From the passage below on childhood drawing and Disney influences, output verbatim the portion starting at "I don't know" and ending at "by Danny Jeup, 1968.", leaving the records aside.

**Passage provided:**
<<<<

I don't know if it was her belief in me as an artist that made me into one, or if she was simply keen to some innate talent I had, but whatever the reason, I kept drawing. She saved these other two I drew at five (right before starting kindergarten.)

I had just left CalARTS and begun working at Disney when I first learned all of this, and it meant the world to me.

It was pretty chilling and wonderful to find out about my Mom saving my drawings like that. I had no idea. I got little to no support or encouragement from my Dad or Step-mom in the years to follow, so it was very cool to discover I had such an early advocate. Apparently my mom was quite the supermom - one of my aunts commented that my mom was the only woman she had ever met with six only children.

Artwork for this article is the property of their credited artist.

"Fred" by Danny Jeup, 1968.
Dan Jeup
Because of television, my earliest influences were classic Hanna-Barbera cartoons, particularly "The Flintstones".  Another favorite program was "The Alvin Show".  When I was four years old, I learned to draw all the characters from memory and would endlessly sketch them over and over.  But, if I had to pick the people who influenced me the most, it would be Walt Disney and his top and animators and story men.
 

"Banana Splits", 1968.

As much as I loved the cartoons produced for television, the first Disney animation I'd ever seen aired on "The Wonderful World of Color".  It was the spaghetti eating sequence from "Lady & the Tramp" and was like being hit by lightning!  Of course, I had no idea Frank Thomas animated it or that Walt Disney was even a person for that matter!  In fact, I didn't quite understand what I was watching.  All I knew was that this kind of animation was very different from what I'd been exposed to up to that point and I’ve been hooked ever since. 

Danny Jeup, 1968.

Ironically, who knew that years later I would eventually meet and learn from Frank Thomas, Ollie Johnston, Ward Kimball, Bill Peet and many other greats who contributed to the Disney classic animated features.  Together, their collective output has yet to be surpassed and continues to influence my work to this day.

>>>>

**Entries supplied:**
<<<<

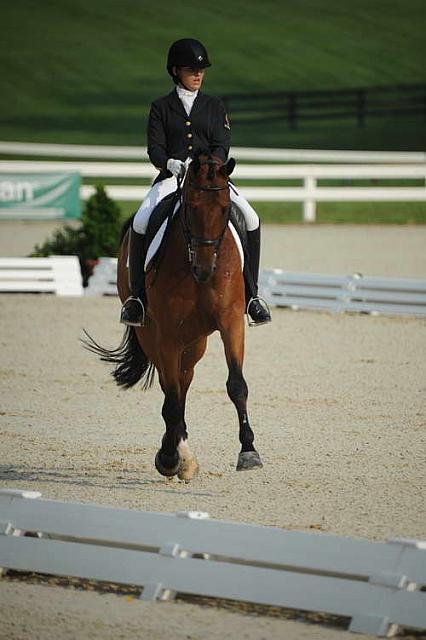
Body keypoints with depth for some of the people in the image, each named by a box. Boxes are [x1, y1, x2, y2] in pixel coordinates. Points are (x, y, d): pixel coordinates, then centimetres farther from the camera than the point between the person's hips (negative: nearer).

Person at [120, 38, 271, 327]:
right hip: (171, 176, -1)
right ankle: (137, 295, -17)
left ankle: (251, 294, -11)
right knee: (141, 221, -28)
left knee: (251, 219, -21)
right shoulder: (161, 107, 10)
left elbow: (222, 147, 2)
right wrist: (170, 164, -22)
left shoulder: (214, 107, 13)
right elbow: (155, 148, 1)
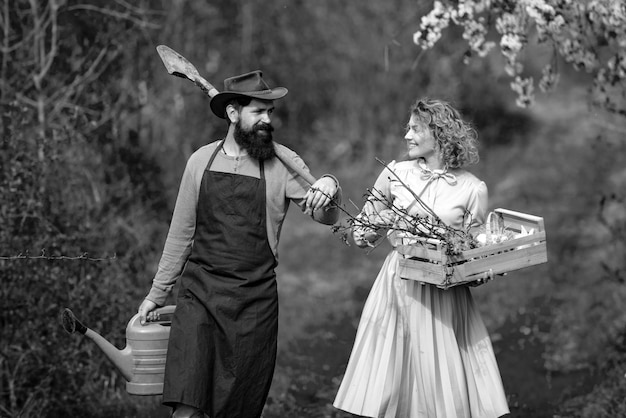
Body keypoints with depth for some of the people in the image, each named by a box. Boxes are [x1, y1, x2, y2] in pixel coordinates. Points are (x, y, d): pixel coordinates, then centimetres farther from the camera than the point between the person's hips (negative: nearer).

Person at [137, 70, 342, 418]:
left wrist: (329, 189, -26)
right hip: (199, 293, 0)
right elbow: (181, 233, 12)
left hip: (255, 299, 0)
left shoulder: (282, 163, 1)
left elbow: (327, 218, -4)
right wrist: (157, 293, 14)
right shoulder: (201, 161, 5)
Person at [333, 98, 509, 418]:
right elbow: (360, 233, 11)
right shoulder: (396, 174, 5)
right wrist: (385, 226, -9)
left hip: (445, 295, -1)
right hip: (397, 289, 1)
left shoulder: (473, 189, 1)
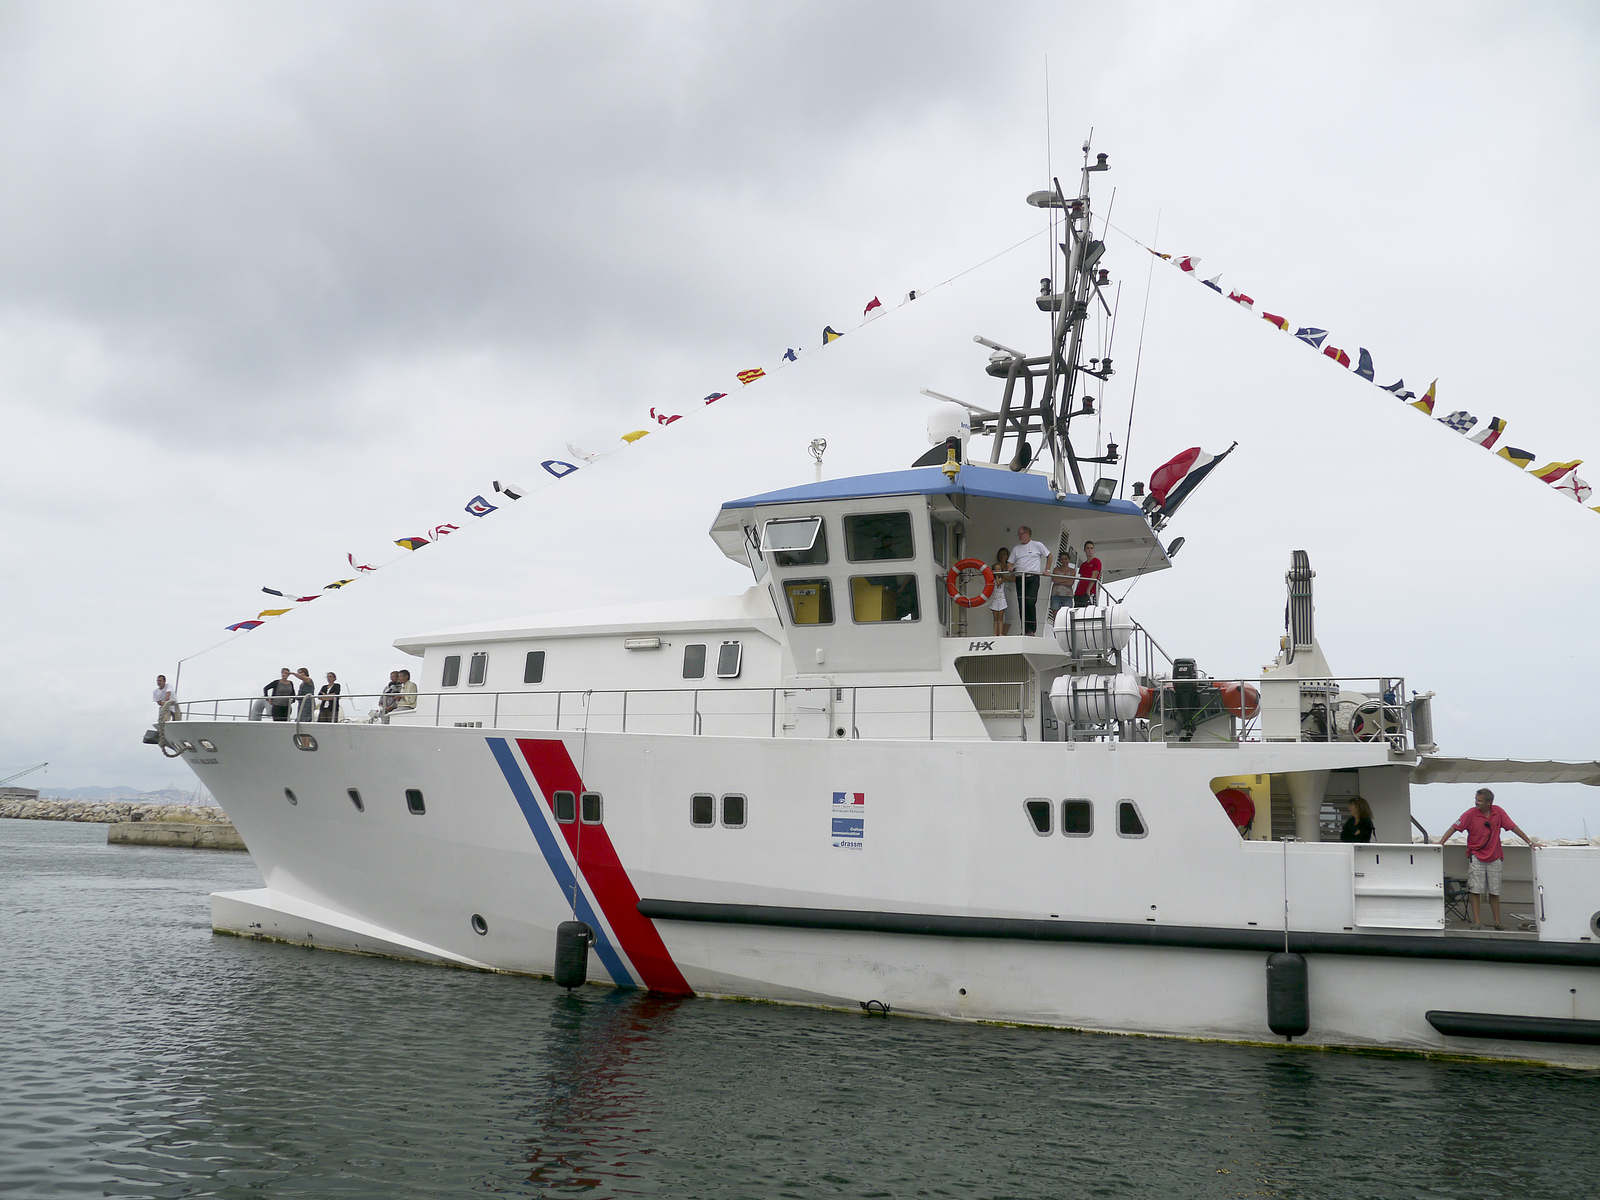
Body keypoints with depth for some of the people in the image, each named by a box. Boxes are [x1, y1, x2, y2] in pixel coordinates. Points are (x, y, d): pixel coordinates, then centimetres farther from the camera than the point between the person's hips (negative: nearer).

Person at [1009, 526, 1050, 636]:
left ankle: (1032, 629, -13)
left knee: (1030, 602, -17)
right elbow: (1011, 563, 19)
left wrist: (1047, 570, 7)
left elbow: (1049, 556, 16)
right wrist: (1010, 568, -3)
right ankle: (1024, 630, 5)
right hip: (1020, 577, 4)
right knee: (1021, 604, 0)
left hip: (1033, 578, -4)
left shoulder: (1037, 545, 8)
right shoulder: (1016, 548, 19)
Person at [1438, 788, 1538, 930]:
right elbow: (1454, 828, -9)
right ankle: (1477, 922, -1)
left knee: (1494, 892, 8)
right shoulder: (1471, 813, -8)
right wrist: (1440, 843, -18)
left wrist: (1530, 842, 5)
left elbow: (1513, 827, 6)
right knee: (1475, 890, -4)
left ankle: (1497, 922, 16)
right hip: (1476, 857, -2)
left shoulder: (1498, 812, -1)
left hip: (1494, 858, 2)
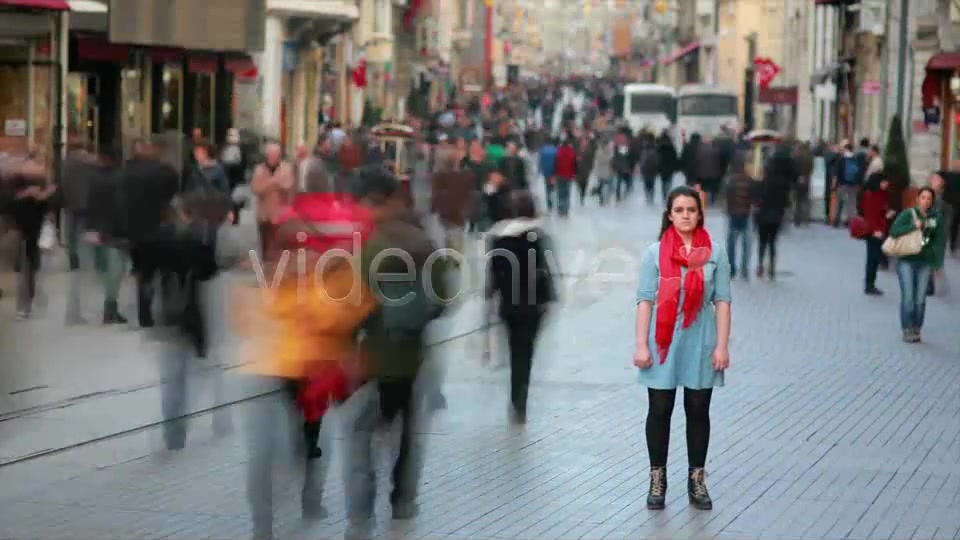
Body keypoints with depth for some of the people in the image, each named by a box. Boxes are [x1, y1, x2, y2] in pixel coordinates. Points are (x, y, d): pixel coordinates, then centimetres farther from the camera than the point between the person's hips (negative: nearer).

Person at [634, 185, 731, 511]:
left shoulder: (715, 253, 1)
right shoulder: (655, 253, -1)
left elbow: (722, 301, 1)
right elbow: (645, 300, -1)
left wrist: (722, 345, -4)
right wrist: (641, 345, -6)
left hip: (699, 342, 1)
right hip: (664, 343, 0)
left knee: (698, 411, 7)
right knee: (659, 410, 5)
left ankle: (697, 480, 16)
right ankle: (657, 479, 15)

>>>>

**Task response:**
I don't know if it was her belief in me as an artist that made me into one, or if she was simply keen to some innate talent I had, but whatever the reason, I kept drawing. She saved these other two I drew at five (right before starting kindergarten.)

I had just left CalARTS and begun working at Disney when I first learned all of this, and it meant the world to me.

It was pretty chilling and wonderful to find out about my Mom saving my drawings like that. I had no idea. I got little to no support or encouragement from my Dad or Step-mom in the years to follow, so it was very cool to discover I had such an early advocate. Apparently my mom was quite the supermom - one of my aunts commented that my mom was the only woman she had ever met with six only children.

Artwork for this article is the property of their credited artist.

"Fred" by Danny Jeup, 1968.